** START OF Quoted text **
Home is a Roof over a Pig is the story of one American family’s two-year encounter with China–and how it transforms them.
When Aminta Arrington moves from an army post in Georgia to a small town in China, she doesn’t go alone. Her army husband and three young children uproot themselves too. Aminta hopes to understand the country with its long civilization, ancient philosophy, and complex language. She is also determined that her daughter Grace, born in China, regain some of the culture she lost when the Arringtons brought her to America as a baby.
In the university town of Tai’an, a small city where pigs’ hooves are available at the local supermarket, donkeys share the road with cars, and the warm-hearted locals welcome this strange looking foreign family, the Arringtons settle in . . . but not at first. Aminta teaches at the university, not realizing she is countering the propaganda the students had memorized for years. Her creative, independent (and loud) American children chafe in their classrooms, the first rung in society’s effort to ensure conformity. The family is bewildered by the seemingly endless cultural differences they face, but they find their way.
With humor and unexpectedly moving moments, Aminta’s story is appealingly reminiscent of Reading Lolita in Tehran. It will rivet anyone who is thinking of adopting a child, or anyone who is already familiar with the experience. An everywoman with courage and acute cultural perspective, Aminta recounts this transformative quest with a freshness that will delight anyone looking for an original, accessible point of view on the new China.
“Home Is a Roof Over a Pig is a brutally honest and fascinating peek at life for an American family living in a foreign country. I was engrossed in the story as Arrington used her humor, and ultimately understanding and flexibility to survive, realize, and eventually love the contradictory land of China.”
–Kay Bratt, bestselling author of Silent Tears: A Journey of Hope in a Chinese Orphanage
“The power of Aminta Arrington’s Home Is a Roof Over a Pig is you can see both sides of the ‘China coin’ from it–something most people won’t get just by traveling through, or only by hearing about China in Western languages. Read it, it will help you dip into the real China.”
–Xinran, author of The Good Women of China
“American teacher Arrington (editor, Saving Grandmother’s Face) nicely demystifies the Chinese language for English speakers in this down-to-earth memoir chronicling her family’s stint in the Chinese province of Shandong on the eve of the Beijing Olympics.”
** END OF Quoted text **
** START OF Record list **
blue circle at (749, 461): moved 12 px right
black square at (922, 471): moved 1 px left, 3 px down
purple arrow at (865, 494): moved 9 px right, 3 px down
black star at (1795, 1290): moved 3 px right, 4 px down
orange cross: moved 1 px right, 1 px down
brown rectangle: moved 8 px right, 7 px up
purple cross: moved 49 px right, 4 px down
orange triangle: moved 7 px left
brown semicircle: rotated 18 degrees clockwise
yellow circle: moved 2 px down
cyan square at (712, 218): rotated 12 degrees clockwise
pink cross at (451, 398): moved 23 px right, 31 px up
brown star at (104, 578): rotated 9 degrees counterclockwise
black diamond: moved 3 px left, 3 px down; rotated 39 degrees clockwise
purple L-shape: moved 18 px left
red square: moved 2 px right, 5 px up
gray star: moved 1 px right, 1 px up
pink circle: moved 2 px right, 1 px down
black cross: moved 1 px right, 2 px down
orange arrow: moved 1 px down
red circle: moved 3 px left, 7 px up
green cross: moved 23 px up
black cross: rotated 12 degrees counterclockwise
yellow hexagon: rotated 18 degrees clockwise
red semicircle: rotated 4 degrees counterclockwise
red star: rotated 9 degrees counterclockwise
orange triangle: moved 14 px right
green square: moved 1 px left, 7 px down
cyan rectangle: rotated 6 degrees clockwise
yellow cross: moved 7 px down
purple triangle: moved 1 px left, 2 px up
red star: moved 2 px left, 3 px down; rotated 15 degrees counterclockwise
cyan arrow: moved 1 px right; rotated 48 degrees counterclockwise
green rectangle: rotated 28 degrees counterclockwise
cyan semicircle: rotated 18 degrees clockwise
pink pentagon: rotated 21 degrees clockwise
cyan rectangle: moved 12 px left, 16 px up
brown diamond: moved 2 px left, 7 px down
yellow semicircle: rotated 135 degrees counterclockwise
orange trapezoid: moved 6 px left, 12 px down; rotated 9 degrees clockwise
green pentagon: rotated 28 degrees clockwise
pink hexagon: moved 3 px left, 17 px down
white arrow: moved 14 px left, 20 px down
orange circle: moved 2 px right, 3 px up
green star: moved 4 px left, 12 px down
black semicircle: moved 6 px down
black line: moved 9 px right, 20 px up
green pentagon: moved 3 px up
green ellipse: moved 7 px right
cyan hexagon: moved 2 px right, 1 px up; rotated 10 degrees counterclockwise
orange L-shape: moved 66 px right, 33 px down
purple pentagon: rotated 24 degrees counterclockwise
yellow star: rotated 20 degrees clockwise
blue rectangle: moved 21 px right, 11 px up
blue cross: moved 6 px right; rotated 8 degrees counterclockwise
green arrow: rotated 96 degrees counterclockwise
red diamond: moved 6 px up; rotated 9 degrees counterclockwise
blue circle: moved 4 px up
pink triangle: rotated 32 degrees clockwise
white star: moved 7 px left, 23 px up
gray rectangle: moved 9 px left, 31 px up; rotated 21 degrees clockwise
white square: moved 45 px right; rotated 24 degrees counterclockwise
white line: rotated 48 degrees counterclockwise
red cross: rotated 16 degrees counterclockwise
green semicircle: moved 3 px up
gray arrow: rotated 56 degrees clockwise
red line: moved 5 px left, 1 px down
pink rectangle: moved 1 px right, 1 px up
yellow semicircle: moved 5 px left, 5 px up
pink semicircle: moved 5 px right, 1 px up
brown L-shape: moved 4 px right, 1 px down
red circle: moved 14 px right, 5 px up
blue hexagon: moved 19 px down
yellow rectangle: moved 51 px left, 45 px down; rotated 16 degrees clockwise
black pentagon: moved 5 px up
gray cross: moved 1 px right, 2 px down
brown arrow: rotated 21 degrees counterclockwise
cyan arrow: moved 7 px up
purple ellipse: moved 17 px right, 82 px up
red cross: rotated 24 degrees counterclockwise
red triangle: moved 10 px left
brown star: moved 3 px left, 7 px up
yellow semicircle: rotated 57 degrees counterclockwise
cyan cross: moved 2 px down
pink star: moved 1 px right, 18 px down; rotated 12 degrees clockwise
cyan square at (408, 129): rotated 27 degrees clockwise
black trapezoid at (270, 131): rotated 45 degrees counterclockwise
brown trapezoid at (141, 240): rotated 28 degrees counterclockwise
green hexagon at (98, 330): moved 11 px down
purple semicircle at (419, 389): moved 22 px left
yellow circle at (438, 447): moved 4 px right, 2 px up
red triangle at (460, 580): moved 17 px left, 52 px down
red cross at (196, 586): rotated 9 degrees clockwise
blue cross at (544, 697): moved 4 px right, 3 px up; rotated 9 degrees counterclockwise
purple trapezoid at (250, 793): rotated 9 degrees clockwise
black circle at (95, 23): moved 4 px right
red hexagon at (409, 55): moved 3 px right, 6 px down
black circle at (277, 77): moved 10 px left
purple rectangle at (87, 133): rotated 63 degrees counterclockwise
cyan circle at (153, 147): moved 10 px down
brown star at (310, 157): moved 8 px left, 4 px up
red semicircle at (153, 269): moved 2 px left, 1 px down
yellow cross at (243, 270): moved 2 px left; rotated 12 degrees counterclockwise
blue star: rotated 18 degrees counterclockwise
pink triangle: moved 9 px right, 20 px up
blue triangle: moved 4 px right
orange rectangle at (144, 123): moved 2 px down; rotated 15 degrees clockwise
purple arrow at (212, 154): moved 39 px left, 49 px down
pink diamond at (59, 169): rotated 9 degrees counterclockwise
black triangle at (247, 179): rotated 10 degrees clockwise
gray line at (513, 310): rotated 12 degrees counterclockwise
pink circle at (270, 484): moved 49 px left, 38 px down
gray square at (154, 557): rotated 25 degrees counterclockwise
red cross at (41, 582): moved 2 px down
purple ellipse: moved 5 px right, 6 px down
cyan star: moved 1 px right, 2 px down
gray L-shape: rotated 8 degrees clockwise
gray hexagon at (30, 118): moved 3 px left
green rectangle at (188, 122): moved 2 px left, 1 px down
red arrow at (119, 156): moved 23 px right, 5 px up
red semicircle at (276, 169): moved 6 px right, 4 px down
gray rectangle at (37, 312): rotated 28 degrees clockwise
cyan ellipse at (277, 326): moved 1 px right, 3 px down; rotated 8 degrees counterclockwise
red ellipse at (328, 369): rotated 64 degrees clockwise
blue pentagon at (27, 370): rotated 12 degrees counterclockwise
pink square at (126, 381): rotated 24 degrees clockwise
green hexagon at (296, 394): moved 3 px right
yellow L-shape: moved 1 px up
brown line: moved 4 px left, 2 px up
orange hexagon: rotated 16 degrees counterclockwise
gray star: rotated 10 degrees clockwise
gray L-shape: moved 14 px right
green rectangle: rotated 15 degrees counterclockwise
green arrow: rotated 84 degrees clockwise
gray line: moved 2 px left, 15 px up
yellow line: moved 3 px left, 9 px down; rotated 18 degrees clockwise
** END OF Record list **
According to the book description, in which university town do the Arringtons settle? None of the lines are needed here.

Tai’an